In these circumstances, and given the factors identified in paragraph 19(4) above, I reject TFS’s contention that anything other than an in person hearing would be unfair, and I am prepared to receive the evidence of the witnesses remotely in preference to the “gold standard” that would normally pertain. I should be clear, however, that I am only doing so out of deference to the factors identified in paragraph 19(4) above: I do not do so because an in-person hearing cannot appropriately be ordered.

    1. For these reasons, I reject TFS’s application to adjourn the trial on the basis of the availability to give evidence of Mr Anderson, Mr Bertali and Mr Weston. I turn then, to the separate position of Ms Mortimer. Ms Mortimer – for reasons that are entirely independent of the pandemic – cannot give evidence at the trial. If the trial were to be adjourned, I am prepared to assume that she would be able to give evidence and (I hope I may say) everyone concerned wishes this assumption to be a safe one. The question is whether I should adjourn the trial for this reason:
(1) It seems to me that, as a self-standing reason, this is not sufficient to justify an adjournment of a significant trial. Mr Scorey did not – quite properly – argue TFS’s application on this basis. The appropriate time for making such an application would have been in early November 2020, when the issues regarding Ms Mortimer came to the attention of TFS’s solicitors. Entirely understandably, TFS’s solicitors did not apply for an adjournment, but rather served a “hearsay” notice in respect of Ms Mortimer’s evidence.
(2) It may be said that an application could not be made in November 2020 because Ms Mortimer’s condition was considered permanent whereas it now appears to be temporary. As Mr Scorey said in submissions, an adjournment application in November 2020 would not have had any point for this reason. Considering a self-standing application to adjourn in this light, made now in light of all the evidence, I still do not consider that it could justify standing out of the list a trial of this sort, so close to hearing. Accordingly, had an application to adjourn solely on the basis of Ms Mortimer’s position been made – and, I stress, this was not Mr Scorey’s position – I would have refused it.

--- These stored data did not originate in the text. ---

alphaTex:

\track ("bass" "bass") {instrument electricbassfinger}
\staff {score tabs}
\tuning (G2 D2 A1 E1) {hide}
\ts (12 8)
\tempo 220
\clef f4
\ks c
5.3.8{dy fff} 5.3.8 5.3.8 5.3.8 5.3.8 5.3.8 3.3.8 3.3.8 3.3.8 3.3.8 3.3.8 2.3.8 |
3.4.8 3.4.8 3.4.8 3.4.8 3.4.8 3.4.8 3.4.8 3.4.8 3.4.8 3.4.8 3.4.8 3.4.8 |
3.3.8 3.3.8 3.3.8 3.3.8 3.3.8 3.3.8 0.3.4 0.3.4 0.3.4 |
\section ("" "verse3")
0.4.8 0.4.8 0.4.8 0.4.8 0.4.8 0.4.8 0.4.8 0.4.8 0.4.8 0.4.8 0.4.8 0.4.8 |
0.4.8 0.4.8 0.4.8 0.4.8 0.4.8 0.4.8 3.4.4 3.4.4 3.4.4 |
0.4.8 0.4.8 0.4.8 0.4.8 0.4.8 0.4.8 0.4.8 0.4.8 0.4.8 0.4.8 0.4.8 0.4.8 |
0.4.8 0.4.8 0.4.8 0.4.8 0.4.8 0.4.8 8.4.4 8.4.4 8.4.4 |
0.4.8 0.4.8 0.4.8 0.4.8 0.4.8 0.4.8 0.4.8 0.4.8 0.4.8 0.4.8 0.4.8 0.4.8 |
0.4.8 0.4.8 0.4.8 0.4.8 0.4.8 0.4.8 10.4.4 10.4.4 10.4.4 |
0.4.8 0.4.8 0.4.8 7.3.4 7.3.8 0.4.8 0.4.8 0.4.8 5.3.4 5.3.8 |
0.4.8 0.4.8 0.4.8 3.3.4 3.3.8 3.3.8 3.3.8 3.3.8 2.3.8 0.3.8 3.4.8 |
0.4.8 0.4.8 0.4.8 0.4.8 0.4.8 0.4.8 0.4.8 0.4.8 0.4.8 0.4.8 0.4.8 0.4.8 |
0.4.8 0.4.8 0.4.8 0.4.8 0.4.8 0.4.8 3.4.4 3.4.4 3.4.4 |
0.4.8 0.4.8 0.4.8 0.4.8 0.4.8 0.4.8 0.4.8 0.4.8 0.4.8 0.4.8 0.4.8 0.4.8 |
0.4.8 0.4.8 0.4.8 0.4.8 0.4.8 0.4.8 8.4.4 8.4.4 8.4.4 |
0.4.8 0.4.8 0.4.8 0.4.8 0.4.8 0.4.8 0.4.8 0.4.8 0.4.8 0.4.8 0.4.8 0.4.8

(3) The question is therefore whether – taking the prospect of Ms Mortimer’s availability if I were to adjourn as a relevant and material factor in the case-management decisions that I have described in this ruling – that factor makes a difference. It does not. I have concluded – for the reasons I have given – that the trial can go ahead, and that has not been a “marginal” decision, where Ms Mortimer’s presence/absence could swing the balance of my consideration. Taking fully into account Ms Mortimer’s position – including her clearly expressed desire to give evidence – an adjournment nevertheless remains inappropriate.
  1. TFS’s application is, therefore, refused. There is one, final, point that I should mention, out of deference to Mr Scorey’s submissions. He made the point – entirely fairly – that this case was “just” about money. Essentially, he is right. It is. I want to be clear that I have approached the question of adjournment on the basis that this is, indeed, the case. Unlike other cases (in the criminal or family jurisdictions, and in other civil cases), an adjournment will not have extraordinarily adverse consequences. Had this been the case, my analysis in the foregoing paragraphs would have been very different. As it is, my assessment of TFS’s application has been based on the nature of the case before me and I have not had to consider the different case where an adjournment would cause difficulties of an altogether different quality.
  2. It follows that the question of “partial” adjournment does not arise. Instinctively, I am cautious about splitting issues that are to be heard at a single trial, and (had I been minded to accede to TFS’s application) my inclination would have been to adjourn everything. But that question does not fall for consideration, and I consider it no further.